* Required work *
In the stored entries below, transcribe the lines beginning with the one containing "Belohnung nötig sind, und" and ending with the one containing "Sonnenbogen in Biel.", both included. Keep each line as it appears.

Stored entries
::::::::
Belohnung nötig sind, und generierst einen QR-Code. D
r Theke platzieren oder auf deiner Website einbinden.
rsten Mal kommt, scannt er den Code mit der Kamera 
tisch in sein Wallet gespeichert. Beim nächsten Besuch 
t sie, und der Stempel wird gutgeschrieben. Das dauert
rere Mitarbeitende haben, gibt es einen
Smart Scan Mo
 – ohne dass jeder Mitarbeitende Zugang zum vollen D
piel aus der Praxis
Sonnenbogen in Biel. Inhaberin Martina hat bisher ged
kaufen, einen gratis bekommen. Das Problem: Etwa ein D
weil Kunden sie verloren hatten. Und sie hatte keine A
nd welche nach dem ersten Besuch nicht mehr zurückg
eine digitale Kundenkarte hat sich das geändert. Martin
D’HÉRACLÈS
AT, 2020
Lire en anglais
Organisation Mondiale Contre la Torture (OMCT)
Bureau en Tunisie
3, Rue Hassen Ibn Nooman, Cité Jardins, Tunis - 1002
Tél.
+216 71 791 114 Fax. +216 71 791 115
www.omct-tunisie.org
::::::::
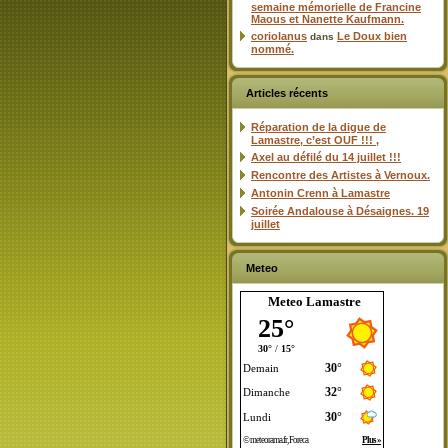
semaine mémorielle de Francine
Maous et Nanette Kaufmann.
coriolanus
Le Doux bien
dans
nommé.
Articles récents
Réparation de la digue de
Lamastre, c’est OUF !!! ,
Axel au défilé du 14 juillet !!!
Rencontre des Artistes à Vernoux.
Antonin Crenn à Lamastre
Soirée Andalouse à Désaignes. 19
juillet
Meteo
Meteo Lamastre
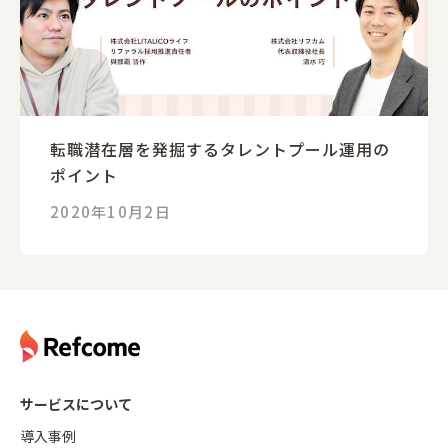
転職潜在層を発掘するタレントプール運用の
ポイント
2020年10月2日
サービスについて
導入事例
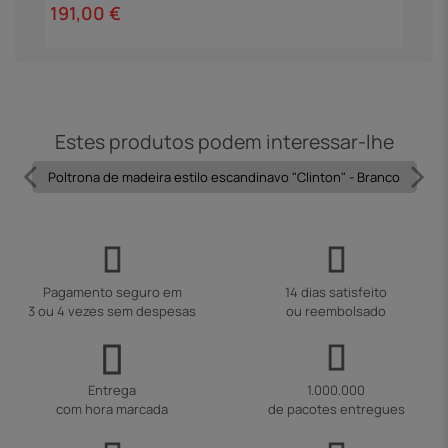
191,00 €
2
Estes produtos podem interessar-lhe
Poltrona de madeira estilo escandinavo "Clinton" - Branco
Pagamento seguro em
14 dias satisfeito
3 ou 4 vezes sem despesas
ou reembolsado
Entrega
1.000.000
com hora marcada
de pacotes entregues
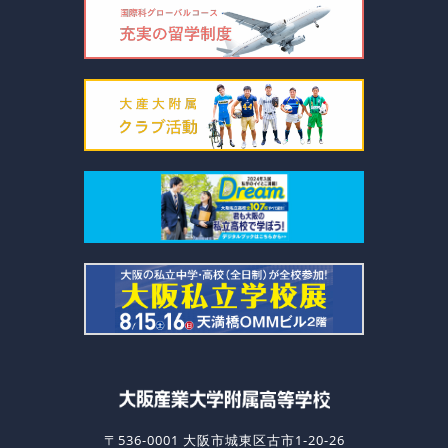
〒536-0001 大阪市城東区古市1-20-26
::::::::
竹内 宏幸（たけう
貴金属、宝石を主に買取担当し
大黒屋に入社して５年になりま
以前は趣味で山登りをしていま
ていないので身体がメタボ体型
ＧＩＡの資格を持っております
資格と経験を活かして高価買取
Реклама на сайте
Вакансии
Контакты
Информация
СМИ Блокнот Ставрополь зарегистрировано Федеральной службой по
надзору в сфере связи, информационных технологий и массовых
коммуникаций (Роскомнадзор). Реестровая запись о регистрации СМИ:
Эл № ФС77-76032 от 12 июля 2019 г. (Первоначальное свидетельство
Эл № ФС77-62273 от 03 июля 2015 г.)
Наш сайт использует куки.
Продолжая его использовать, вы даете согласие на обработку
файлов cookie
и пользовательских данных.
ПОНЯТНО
::::::::
* Result of the exercise *
Belohnung nötig sind, und generierst einen QR-Code. D
r Theke platzieren oder auf deiner Website einbinden.
rsten Mal kommt, scannt er den Code mit der Kamera 
tisch in sein Wallet gespeichert. Beim nächsten Besuch 
t sie, und der Stempel wird gutgeschrieben. Das dauert
rere Mitarbeitende haben, gibt es einen
Smart Scan Mo
 – ohne dass jeder Mitarbeitende Zugang zum vollen D
piel aus der Praxis
Sonnenbogen in Biel. Inhaberin Martina hat bisher ged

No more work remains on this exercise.